(Extracted text Opens)
As such, while it is difficult to quantify the exact amount of money we have saved for the remaining 62 individuals, this would suggest that we have saved over £2.5 million by quick identification, public communications and education.

 

From our experience, these particular scams not only result in significant financial harm, but also lead to considerable non-financial harms as they have a serious impact on victims’ mental health and wellbeing.

 

The response of financial institutions to economic crime as it affects consumers:

 

Quilter plc has devoted space on each website across the group to include a clear and visible warning alerting readers to the dangers of scams. We have also updated our website to include a new stay safe’ webpage for customers and financial advisers, which includes advice on how to spot a scam, precautions to take to avoid them and top tips for staying safe from online scams.

 

We make this information available to our customers and members of the public to help educate against the dangers of scams. We propose that similar facilities are made available on other firms’ webpages, perhaps with the regulator or an industry body acting as the gateway to these pages.

 

We share intelligence with other firms informally - through discussions with industry colleagues - but also through more formal channels - including the Joint Money Laundering Intelligence Taskforce (JMLIT), the Investment Association, the ABI, TISA and the Pension Scams Industry Group (PSIG) - to share intelligence on emerging threats.

 

But there is only so much one firm and the sector can do in isolation, and more action is required to better protect consumers from scams.

 

2. RECOMMENDED ACTIONS

 

The need for accurate definitions:

 

Across industry, government and the regulators, there is still an inconsistent definition of what constitutes a scam, and what should be defined as a pension or investment scam, or something else entirely. As a consequence, quantifying the harm caused as a result of scammers is challenging and providing evidence to government on the scale of the threat is difficult.

 

Quilter believes that the government and regulators should work with industry to develop consistent definitions of various scam typologies, and work on improving the supply of reliable information on case volumes and monetary losses.

 

We believe that an agreed, consistent frame of reference for what constitutes a scam would enable the collection of data across the industry. This in turn will help to identify emerging trends and provide accurate data concerning the scale of the matter which could support communications and awareness campaigns.

 

Despite the Committee recommending in October 2019[3] that the FCA should publish data on economic crime within six months, the reporting of such crimes remains patchy, with a common definition still lacking.

 

The need for improved reporting and enforcement:

 

In order for the system of reporting suspected scams to be successful, the public and other stakeholders must have confidence that those reports will be followed up and appropriate action will be taken. Where enforcement rates are low, it not only implies that existing fraudulent activity may be going unpunished, but it also undermines the likelihood that the public will see value in reporting suspected scams.
(Extracted text Closes)
◆ Exercise instructions
a – Reproduce the passage of the scams text between "Quilter believes that" and "and monetary losses.", inclusive.
b – Please carry on the text about scams and financial institutions from where it stops.
(Supplied data Opens)
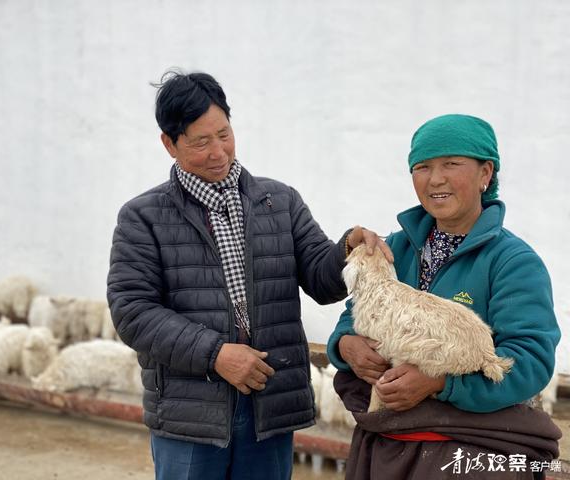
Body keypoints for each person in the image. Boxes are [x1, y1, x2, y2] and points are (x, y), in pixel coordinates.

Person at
(Supplied data Closes)
◆ Answers provided
a –
Quilter believes that the government and regulators should work with industry to develop consistent definitions of various scam typologies, and work on improving the supply of reliable information on case volumes and monetary losses.

b –
The system of reporting and investigating scam reports is too fragmented across multiple agencies. This makes it significantly harder for consumers to know where to go to report a fraud, and gives the appearance that it is unlikely action will be taken, further reducing confidence.

 

We believe further steps should be taken to increase the rate of investigation and enforcement following reports of suspected fraud; and to raise awareness of criminal investigations and any resulting prosecutions.

 

We believe the government and regulators should review the system of reporting, investigating and remediating financial scams and should consider ways they could streamline responsibility into a single well-resourced agency. Consideration should also be given to providing firms with the ability to report scams and provide intelligence which links multiple cases, rather than the current restriction around the necessity for only the victim to report.

 

This review could also look at improving the transparency of Action Fraud’s process for assessing scam reports and determining whether to pass these reports on to the National Fraud Intelligence Bureau and subsequently to the police. This would make it easier for firms to know how and when to present a case to Action Fraud to ensure the greatest chance of investigation.

 

The need for a joined-up approach with the banking sector:

 

Banks, building societies and payment service providers are the gatekeepers for financial flows and so are well placed to identify and stop scam transactions.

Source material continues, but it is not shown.